The Bad Sister, 1983
2 BVU PAL, couleur, son
The Bad Sister est le dernier des six films réalisés par le couple formé par Laura Mulvey et Peter Wollen, cinéastes et théoriciens. Parmi les intérêts que présente le film se déploie la vaste question de la « spécificité du médium » qui demeure clé dans les débats critiques qui organisent le champ artistique des années 1960 et 1970. The Bad Sister est en effet réalisé pour la télévision : Channel 4 a été créé en 1982 et offre alors une plateforme inédite au cinéma expérimental, ce qui constitue pour l’époque et au regard de la structuration de l’avant-garde cinématographique britannique une étape inédite. L’idée est de composer avec les outils télévisuels qui ouvrent par exemple vers l’utilisation d’effets spéciaux déjà permis par l’ordinateur et la vidéo – que le duo Mulvey/Wollen utilise ici pour la première fois. Cette hybridation marque incroyablement le film qui porte effectivement la trace d’expérimentations multiples tout en tenant les promesses d’un thriller.

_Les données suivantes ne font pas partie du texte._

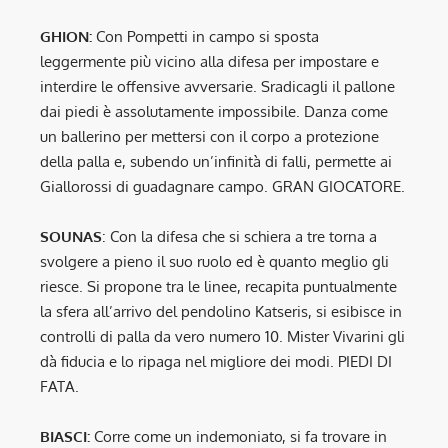
GHION:
Con Pompetti in campo si sposta
leggermente più vicino alla difesa per impostare e
interdire le offensive avversarie. Sradicagli il pallone
dai piedi è assolutamente impossibile. Danza come
un ballerino per mettersi con il corpo a protezione
della palla e, subendo un’infinità di falli, permette ai
Giallorossi di guadagnare campo. GRAN GIOCATORE.
SOUNAS
: Con la difesa che si schiera a tre torna a
svolgere a pieno il suo ruolo ed è quanto meglio gli
riesce. Si propone tra le linee, recapita puntualmente
la sfera all’arrivo del pendolino Katseris, si esibisce in
controlli di palla da vero numero 10. Mister Vivarini gli
dà fiducia e lo ripaga nel migliore dei modi. PIEDI DI
FATA.
BIASCI:
Corre come un indemoniato, si fa trovare in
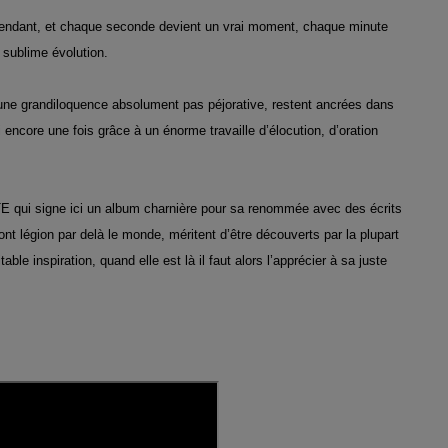
dant, et chaque seconde devient un vrai moment, chaque minute
 sublime évolution.
t une grandiloquence absolument pas péjorative, restent ancrées dans
encore une fois grâce à un énorme travaille d’élocution, d’oration
 qui signe ici
un album charnière pour sa renommée avec des écrits
nt légion par delà le monde, mérite
nt
d’être découvert
s
p
a
r la plupart
ble inspiration, quand elle est là il faut alors l’apprécier à sa juste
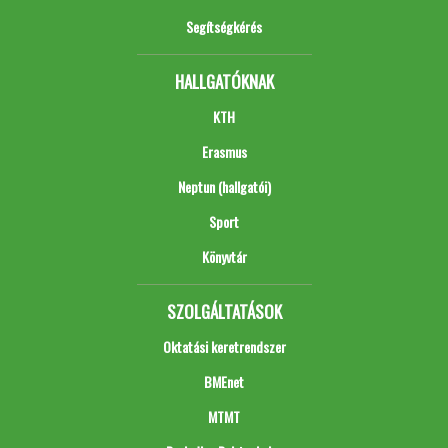
Segítségkérés
HALLGATÓKNAK
KTH
Erasmus
Neptun (hallgatói)
Sport
Könyvtár
SZOLGÁLTATÁSOK
Oktatási keretrendszer
BMEnet
MTMT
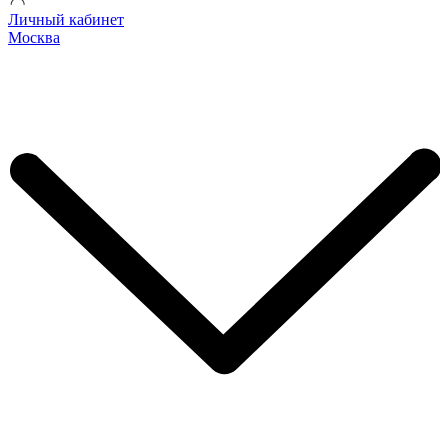
Личный кабинет
Москва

Le choix d’adapter un roman d’Emma Tennant publié en 1978, qui est lui-même une réécriture de Confession d’un Pécheur justifié de James Hogg (1824), justifie une incursion formelle vers le fantastique. Les personnages masculins du texte de Hogg basculent vers le féminin dans la version de Tennant. Au cœur du scénario se trouvent la question du double et du dualisme : Jane Wild, l’héroïne, est la fille illégitime d’un riche propriétaire terrien écossais. Un flou entoure la possibilité qu’elle soit responsable de la mort de son père et de celle de sa sœur, sa mère ayant par ailleurs disparu dans des conditions mystérieuses. Elle vit sous l’influence d’une mystérieuse Meg, sorte de gourou féminin, et traverse des phases de transe intenses qui conduisent ses envies de vengeance. Le texte de Tennant regarde manifestement du côté du féminisme : il y est question, pour une jeune femme, de se libérer du patriarcat, d’une vie domestique pesante, possiblement de son hétérosexualité. Il est clair cependant que le suivi linéaire d’une « histoire » intéresse peu le duo Mulvey/Wollen. Le film est marquant pour ses tentatives d’introspection, son esthétique minimaliste et l’inquiétante étrangeté qui s’en dégage. Les solutions formelles pour fondre le réel et les espaces oniriques peuvent sembler datées mais elles offrent de vrais marqueurs historiques : ceux des années 1980, leur signature musicale autant que leur tendance à « dissoudre » les héritages modernistes. Le film porte ces enjeux de façon très aiguisée.
Lors de sa diffusion sur Channel 4 le 23 juin 1983, The Bad Sister est regardé par 2 millions de personnes, chiffre qui bien évidemment bouleverse les schémas de réception traditionnels du cinéma expérimental.